__ACTIVITY__: Rewrite all of the following lines with every "black trash bin" changed to "dark garbage can" and everything else left the same. Omit the pictures from your answer.
───── MATERIAL SHOWN ─────
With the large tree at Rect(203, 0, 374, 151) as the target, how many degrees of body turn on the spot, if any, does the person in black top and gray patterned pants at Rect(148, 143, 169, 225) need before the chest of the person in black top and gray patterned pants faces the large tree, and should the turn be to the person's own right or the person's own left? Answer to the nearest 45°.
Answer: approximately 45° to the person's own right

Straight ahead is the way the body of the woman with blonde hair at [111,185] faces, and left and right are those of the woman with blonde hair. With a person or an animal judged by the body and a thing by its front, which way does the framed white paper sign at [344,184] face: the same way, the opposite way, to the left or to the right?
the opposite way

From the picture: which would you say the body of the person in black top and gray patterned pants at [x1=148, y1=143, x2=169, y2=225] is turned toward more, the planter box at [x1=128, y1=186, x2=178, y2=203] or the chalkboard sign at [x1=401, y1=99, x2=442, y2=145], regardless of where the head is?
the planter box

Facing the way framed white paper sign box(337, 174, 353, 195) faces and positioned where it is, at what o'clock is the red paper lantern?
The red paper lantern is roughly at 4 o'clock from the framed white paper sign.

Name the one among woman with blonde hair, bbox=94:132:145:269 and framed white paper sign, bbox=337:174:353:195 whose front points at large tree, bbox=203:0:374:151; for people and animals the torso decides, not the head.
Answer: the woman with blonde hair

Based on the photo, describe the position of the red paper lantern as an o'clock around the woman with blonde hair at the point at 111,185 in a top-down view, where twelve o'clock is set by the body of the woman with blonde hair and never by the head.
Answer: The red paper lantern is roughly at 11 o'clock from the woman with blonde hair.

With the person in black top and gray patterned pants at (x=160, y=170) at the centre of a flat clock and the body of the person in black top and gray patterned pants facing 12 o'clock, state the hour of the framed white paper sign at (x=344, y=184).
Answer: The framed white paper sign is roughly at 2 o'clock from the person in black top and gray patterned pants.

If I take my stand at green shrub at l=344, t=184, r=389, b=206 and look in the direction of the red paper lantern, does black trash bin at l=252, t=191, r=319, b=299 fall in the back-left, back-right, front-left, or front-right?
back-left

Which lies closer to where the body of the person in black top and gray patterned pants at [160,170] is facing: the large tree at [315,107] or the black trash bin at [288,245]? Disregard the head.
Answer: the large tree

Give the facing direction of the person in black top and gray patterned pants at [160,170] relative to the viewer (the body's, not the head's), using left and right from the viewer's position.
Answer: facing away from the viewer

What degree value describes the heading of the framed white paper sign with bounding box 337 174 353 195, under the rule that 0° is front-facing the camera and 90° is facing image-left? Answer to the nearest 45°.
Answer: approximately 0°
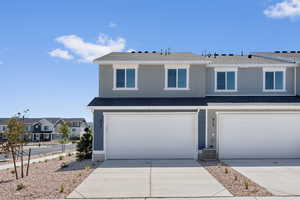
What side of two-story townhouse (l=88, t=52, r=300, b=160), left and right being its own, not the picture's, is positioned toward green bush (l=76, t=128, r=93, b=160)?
right

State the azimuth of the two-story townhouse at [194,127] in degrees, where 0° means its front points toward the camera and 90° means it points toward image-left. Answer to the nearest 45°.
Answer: approximately 0°
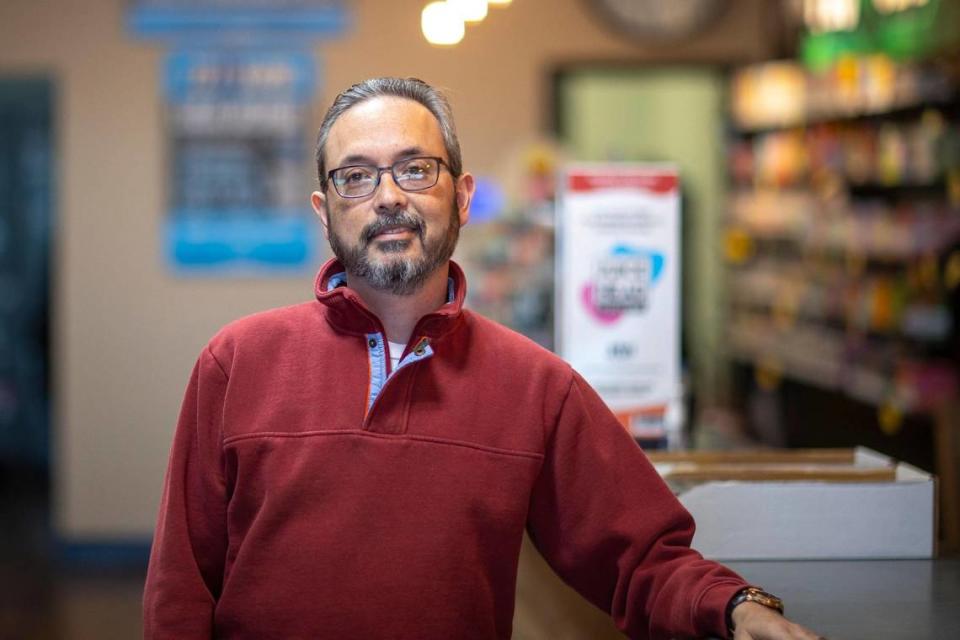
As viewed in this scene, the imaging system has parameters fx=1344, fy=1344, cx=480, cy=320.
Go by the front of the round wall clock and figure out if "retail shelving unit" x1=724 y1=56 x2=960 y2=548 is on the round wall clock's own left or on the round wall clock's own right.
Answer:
─────
__RESPONSE TO THE EXERCISE__:
With the large tree at Rect(203, 0, 374, 151) as the target, how many degrees of body turn on the spot, if any, does the person in black top and gray patterned pants at Rect(148, 143, 169, 225) need before the chest of the person in black top and gray patterned pants faces the large tree, and should the turn be to the person's own right or the person's own left? Answer to the nearest 45°.
Answer: approximately 45° to the person's own right

Straight ahead is the way the body of the woman with blonde hair at [111,185] faces, and left and right are those of the woman with blonde hair. With a person or an animal judged by the body and a thing by its front, which way does the framed white paper sign at [344,184] face: the same way, the opposite way, to the left or to the right?
the opposite way

From the picture: which would you say the body of the person in black top and gray patterned pants at [x1=148, y1=143, x2=169, y2=225] is turned toward more, the planter box at [x1=128, y1=186, x2=178, y2=203] or the chalkboard sign at [x1=401, y1=99, x2=442, y2=145], regardless of where the head is?
the planter box

Facing the way framed white paper sign box(337, 174, 353, 195) faces and positioned where it is, at what o'clock is the red paper lantern?
The red paper lantern is roughly at 4 o'clock from the framed white paper sign.

Name the one among woman with blonde hair, bbox=94:132:145:269 and framed white paper sign, bbox=337:174:353:195 whose front points at large tree, bbox=203:0:374:151; for people and animals the torso decides, not the head.
Answer: the woman with blonde hair

Based on the photo, describe the position of the red paper lantern as an o'clock around the woman with blonde hair at the point at 111,185 in a top-down view, where twelve o'clock is set by the body of the woman with blonde hair and never by the head.
Answer: The red paper lantern is roughly at 11 o'clock from the woman with blonde hair.

With the person in black top and gray patterned pants at (x=160, y=170) at the centre of a flat clock and the body of the person in black top and gray patterned pants facing 12 o'clock, state the hour of the framed white paper sign at (x=344, y=184).
Answer: The framed white paper sign is roughly at 2 o'clock from the person in black top and gray patterned pants.

If I take my stand at green shrub at l=344, t=184, r=389, b=206 and look in the direction of the red paper lantern, does dark garbage can at l=252, t=191, r=319, b=299 fall in the back-left, back-right, front-left, or front-right?
back-left

Which lies closer to where the body of the person in black top and gray patterned pants at [160,170] is facing: the large tree at [315,107] or the dark garbage can at [288,245]? Disregard the head.
Answer: the large tree

Give the facing direction of the person in black top and gray patterned pants at [160,170] relative to the viewer (the body's, not the head's), using left and right from the viewer's position.
Answer: facing away from the viewer

What degree value describes the heading of the framed white paper sign with bounding box 337 174 353 195, under the rule that 0° is front-facing the camera and 90° is facing image-left? Answer to the nearest 45°.
Answer: approximately 0°
What side of two-story townhouse (l=88, t=52, r=300, b=160), left and right being its own, not the picture's, is positioned toward green bush (l=76, t=128, r=93, b=160)?
right

State the azimuth of the two-story townhouse at [194,127] in degrees, where 0° means its front points toward the camera and 90° means it points toward image-left. Answer to the nearest 45°.
Answer: approximately 0°
As viewed in this scene, the imaging system has parameters fx=1344, fy=1344, cx=480, cy=320.
Go by the front of the round wall clock and figure out if "retail shelving unit" x1=724 y1=56 x2=960 y2=548 is on the round wall clock's own left or on the round wall clock's own right.
Answer:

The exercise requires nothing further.